The employee was also told that he would have to take annual leave, if he did not report for work and any further leave would be unpaid.
The employee took to Twitter to voice his frustrations and mentioned the Presidency and the South African Police Service (SAPS) in a tweet, which stayed online for two hours before being deleted. In the tweet, the employee claimed that the employer forced its employees to return to work and required them to take annual leave if they could not. According to Jamieson, the employer took a dim view of the tweet and deemed it misconduct.
“The employer submitted that the employee was guilty of contravening the employer’s Social Media Policy and the Code of Ethics and Standards of Conduct Policy,” said Jamieson.
“In this regard, the employer contended that the employer contended that the employee had engaged in malicious activity that had the potential to harm the reputation of the employer and to bring the latter’s brand into disrepute, especially by using Twitter, which was a widely broadcasted social media platform.”
The employee was dismissed following a disciplinary hearing, he took the case to the CCMA and sought to be reinstated by the company.

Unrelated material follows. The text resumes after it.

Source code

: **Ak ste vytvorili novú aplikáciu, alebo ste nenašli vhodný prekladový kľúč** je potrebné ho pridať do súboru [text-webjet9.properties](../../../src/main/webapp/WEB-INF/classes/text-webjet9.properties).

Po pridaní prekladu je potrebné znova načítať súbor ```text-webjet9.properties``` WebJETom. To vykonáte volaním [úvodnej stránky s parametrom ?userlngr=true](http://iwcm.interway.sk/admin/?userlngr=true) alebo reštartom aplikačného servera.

In the CCMA’s view, the employee’s conduct had to be considered in the context in which it occurred and the unprecedented circumstances created by the hard lockdown and the confusion it caused for the employer, according to Jamieson.
“The decision to close its operations had been reversed by the employer when the employee found himself trapped in another province,” said Jamieson. Therefore, the CCMA sympathised with the employee’s plight and found it understandable that he became frustrated by a situation beyond his control.
Jamieson also pointed out that the tweet that caused the furore was based on facts because the employer did inform the employee that leave would have to be sacrificed if he did not report for work and the employee removed said tweet immediately after he was instructed to.
The CCMA held that the misconduct by the worker was diminished by the circumstances he found himself in and found that his dismissal was inappropriate. The Commissioner reinstated the employee, without back pay and for the next 12 months, he will have to work with a final warning looming over him.
Jamieson urged employers to take all circumstances surrounding an employees conduct into consideration before determining a sanction, this is especially important when said circumstances are beyond the employee’s control.
“Employers are also reminded that the recommended sanctions contained in disciplinary codes may (and must) be deviated from in appropriate circumstances,” concluded the lawyer.